Da un lato, i sostenitori dei “diritti civili”, che spesso tendono ad essere portatori di una visione neocorporativa della società. Per essi non esiste L‘omosessuale in quanto persona, cioè soggettività unica ed irripetibile, ma solo GLI omosessuali, come categoria e soggetto politico. Dall’altro lato vi sono gli integralisti cattolici, che trovano forse molto tranquillizzante, dal punto di vista psicologico e politico, derubricare l’omosessualità a psicopatologia.
Come dato di fatto ormai acquisito resta, allo stato attuale delle conoscenze scientifiche, l’inesistenza di qualsivoglia base genetica nell’omosessualità. Ma se tale base manca, a che altro potremmo ricondurre l’omosessualità, se non al contesto familiare e culturale? Natura versus cultura, il bipolarismo che da sempre caratterizza la specie umana. Temi evidentemente troppo complessi per essere affrontati serenamente ed analiticamente, ammesso e non concesso di averne la capacità intellettuale. Men che meno sui blog che, in numero sempre crescente, per superficialità ed autoreferenzialità sembrano diventati la brutta copia dei media tradizionali. Forse converrebbe spegnere il computer, per qualche tempo, e tornare a dedicarsi a studi ed approfondimenti.

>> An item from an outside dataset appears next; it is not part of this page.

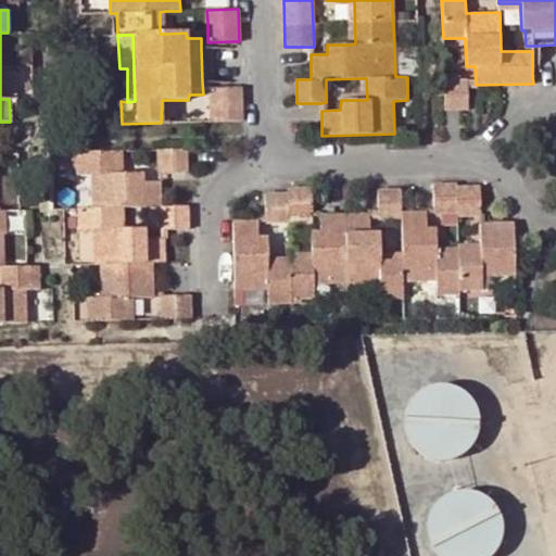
[(468,110),(468,85),(467,80),(444,79),(444,110),(468,110)]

P.S. Per rispondere alla domanda che intitola il post, e sulla base di quanto letto finora, noi non crediamo che Claudio Risé sia omofobo. Continueremo a leggerlo e a cercare di comprendere, in modo laico, le sue ipotesi ed affermazioni, pur consapevoli di non essere specialisti della materia. Ad altri lasciamo i dogmi, gli ipse dixit e le teorie teleologicamente onnicomprensive; noi restiamo cocciutamente anticostruttivisti, preferendo ricorrere popperianamente alla teoria della falsificabilità.
P.P.S.: Parlando di tecnica blogghistica che consiste nel prendere un link dalla Rete, ignorarne il contenuto e appiccicarlo a tema altro, buttandola in caciara (come sempre, del resto), vi segnaliamo l’indiscusso maestro della materia. Analitico come uno slogan, acculturato come le massime dei Baci Perugina. Un giorno potrebbe pure diventare celebre, chissà. Un vero peccato che persone di ben altro spessore culturale caschino a piedi uniti nel giochetto.